■ 阅读节选
------------
官方示例库：https://github.dev/pytorch/examples/tree/main/fx

## symbolic_trace和graph

In [141]:
import torch
from torch.fx import symbolic_trace

class MyModule(torch.nn.Module):
    def __init__(self):
        super().__init__()
        self.linear = torch.nn.Linear(4, 5)

    def forward(self, x):
        return self.linear(x).clamp(min=0.0, max=1.0)

model = MyModule()

# Symbolic tracing frontend - captures the semantics of the module
symbolic_traced : torch.fx.GraphModule = symbolic_trace(model)

# High-level intermediate representation (IR) - Graph representation
print(symbolic_traced.graph)

graph():
    %x : [#users=1] = placeholder[target=x]
    %linear : [#users=1] = call_module[target=linear](args = (%x,), kwargs = {})
    %clamp : [#users=1] = call_method[target=clamp](args = (%linear,), kwargs = {min: 0.0, max: 1.0})
    return clamp


In [142]:
print(symbolic_traced)

MyModule(
  (linear): Linear(in_features=4, out_features=5, bias=True)
)



def forward(self, x):
    linear = self.linear(x);  x = None
    clamp = linear.clamp(min = 0.0, max = 1.0);  linear = None
    return clamp
    


In [143]:
#[[n.op, n.name, n.target, n.args, n.kwargs] for n in self.nodes]
symbolic_traced.graph.print_tabular()

opcode       name    target    args       kwargs
-----------  ------  --------  ---------  ------------------------
placeholder  x       x         ()         {}
call_module  linear  linear    (x,)       {}
call_method  clamp   clamp     (linear,)  {'min': 0.0, 'max': 1.0}
output       output  output    (clamp,)   {}


## Garph Manipulation

### Direct Graph Manipulation

E.g., Replace `torch.add()` calls with `torch.mul()` calls:

In [144]:
import torch
from torch import fx

class M(torch.nn.Module):
    def forward(self, x, y):
        return torch.add(x, y)
------------
■ 所给列表
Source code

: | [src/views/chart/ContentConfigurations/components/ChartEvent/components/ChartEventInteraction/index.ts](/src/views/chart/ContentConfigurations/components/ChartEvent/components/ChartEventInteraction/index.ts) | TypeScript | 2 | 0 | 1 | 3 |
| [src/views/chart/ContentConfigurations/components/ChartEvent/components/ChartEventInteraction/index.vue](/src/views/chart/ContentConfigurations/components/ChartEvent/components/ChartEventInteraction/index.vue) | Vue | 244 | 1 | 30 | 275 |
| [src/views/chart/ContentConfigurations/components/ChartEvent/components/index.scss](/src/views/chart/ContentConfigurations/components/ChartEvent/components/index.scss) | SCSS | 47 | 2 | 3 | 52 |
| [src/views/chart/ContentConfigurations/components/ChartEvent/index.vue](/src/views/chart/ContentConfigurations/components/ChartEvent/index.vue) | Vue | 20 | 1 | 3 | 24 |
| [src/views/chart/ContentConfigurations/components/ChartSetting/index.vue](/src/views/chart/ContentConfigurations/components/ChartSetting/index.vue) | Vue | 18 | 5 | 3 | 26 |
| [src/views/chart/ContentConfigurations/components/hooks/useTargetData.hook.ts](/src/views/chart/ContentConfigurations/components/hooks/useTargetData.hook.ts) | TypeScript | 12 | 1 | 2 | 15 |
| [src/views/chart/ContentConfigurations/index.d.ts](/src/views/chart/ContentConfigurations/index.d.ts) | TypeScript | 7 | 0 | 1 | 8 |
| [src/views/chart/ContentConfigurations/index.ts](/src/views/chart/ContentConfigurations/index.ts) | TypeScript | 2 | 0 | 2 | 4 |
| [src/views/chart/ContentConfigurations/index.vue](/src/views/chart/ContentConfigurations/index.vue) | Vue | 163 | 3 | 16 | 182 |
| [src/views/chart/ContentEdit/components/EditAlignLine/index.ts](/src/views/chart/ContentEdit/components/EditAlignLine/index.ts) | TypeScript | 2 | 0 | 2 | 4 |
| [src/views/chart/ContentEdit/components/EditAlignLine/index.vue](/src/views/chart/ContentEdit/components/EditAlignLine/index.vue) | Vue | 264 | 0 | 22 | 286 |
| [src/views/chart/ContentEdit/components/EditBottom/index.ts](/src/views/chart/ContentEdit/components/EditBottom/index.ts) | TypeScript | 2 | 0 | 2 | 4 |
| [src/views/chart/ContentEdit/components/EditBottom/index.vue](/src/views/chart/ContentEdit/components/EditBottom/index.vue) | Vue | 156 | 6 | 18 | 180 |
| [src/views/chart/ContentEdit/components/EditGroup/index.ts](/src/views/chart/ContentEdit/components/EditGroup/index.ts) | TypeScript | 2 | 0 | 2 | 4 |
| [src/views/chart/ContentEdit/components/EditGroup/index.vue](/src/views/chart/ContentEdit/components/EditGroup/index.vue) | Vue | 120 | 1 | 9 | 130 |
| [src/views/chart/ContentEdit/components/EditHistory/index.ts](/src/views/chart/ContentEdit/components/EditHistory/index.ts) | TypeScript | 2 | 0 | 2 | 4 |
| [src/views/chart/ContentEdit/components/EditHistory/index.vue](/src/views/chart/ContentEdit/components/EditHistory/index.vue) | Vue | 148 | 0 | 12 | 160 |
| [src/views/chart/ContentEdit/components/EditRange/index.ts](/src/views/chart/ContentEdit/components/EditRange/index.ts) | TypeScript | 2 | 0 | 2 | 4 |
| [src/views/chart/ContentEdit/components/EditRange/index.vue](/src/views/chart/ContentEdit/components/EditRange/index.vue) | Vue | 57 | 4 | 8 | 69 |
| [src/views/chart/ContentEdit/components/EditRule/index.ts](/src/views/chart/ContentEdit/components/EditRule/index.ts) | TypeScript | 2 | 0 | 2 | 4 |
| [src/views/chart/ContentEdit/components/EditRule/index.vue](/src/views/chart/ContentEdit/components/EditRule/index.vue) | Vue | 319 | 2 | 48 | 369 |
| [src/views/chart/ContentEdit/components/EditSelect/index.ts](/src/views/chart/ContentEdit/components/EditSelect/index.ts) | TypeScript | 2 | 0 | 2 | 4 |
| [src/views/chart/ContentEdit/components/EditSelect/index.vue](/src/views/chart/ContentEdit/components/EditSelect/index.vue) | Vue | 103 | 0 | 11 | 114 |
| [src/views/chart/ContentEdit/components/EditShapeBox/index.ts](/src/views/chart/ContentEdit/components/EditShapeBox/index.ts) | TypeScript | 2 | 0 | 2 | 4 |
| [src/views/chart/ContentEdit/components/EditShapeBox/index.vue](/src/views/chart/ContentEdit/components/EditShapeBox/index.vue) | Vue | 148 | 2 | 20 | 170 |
------------
■ 探究材料
A. 判断下列三项说法是否与 torch.fx 节选相符，每项回答“是”或“否”，并原样引用节选中起决定作用的文字：(i) MyModule 中的线性层输入特征数为 4，输出特征数为 5；(ii) forward 中 clamp 的上限被设为 2.0；(iii) 在图表示中，clamp 节点通过 call_module 调用。
B. 请逐字引用列表中从包含“TypeScript | 2 | 0 | 1”的那一行到包含“20 | 1 | 3 | 24 |”的那一行，首尾两行都包括在内。

■ 参考答案
A.
(i) 是，“self.linear = torch.nn.Linear(4, 5)”。
(ii) 否，“return self.linear(x).clamp(min=0.0, max=1.0)”。
(iii) 否，“call_method[target=clamp]”。

B.
: | [src/views/chart/ContentConfigurations/components/ChartEvent/components/ChartEventInteraction/index.ts](/src/views/chart/ContentConfigurations/components/ChartEvent/components/ChartEventInteraction/index.ts) | TypeScript | 2 | 0 | 1 | 3 |
| [src/views/chart/ContentConfigurations/components/ChartEvent/components/ChartEventInteraction/index.vue](/src/views/chart/ContentConfigurations/components/ChartEvent/components/ChartEventInteraction/index.vue) | Vue | 244 | 1 | 30 | 275 |
| [src/views/chart/ContentConfigurations/components/ChartEvent/components/index.scss](/src/views/chart/ContentConfigurations/components/ChartEvent/components/index.scss) | SCSS | 47 | 2 | 3 | 52 |
| [src/views/chart/ContentConfigurations/components/ChartEvent/index.vue](/src/views/chart/ContentConfigurations/components/ChartEvent/index.vue) | Vue | 20 | 1 | 3 | 24 |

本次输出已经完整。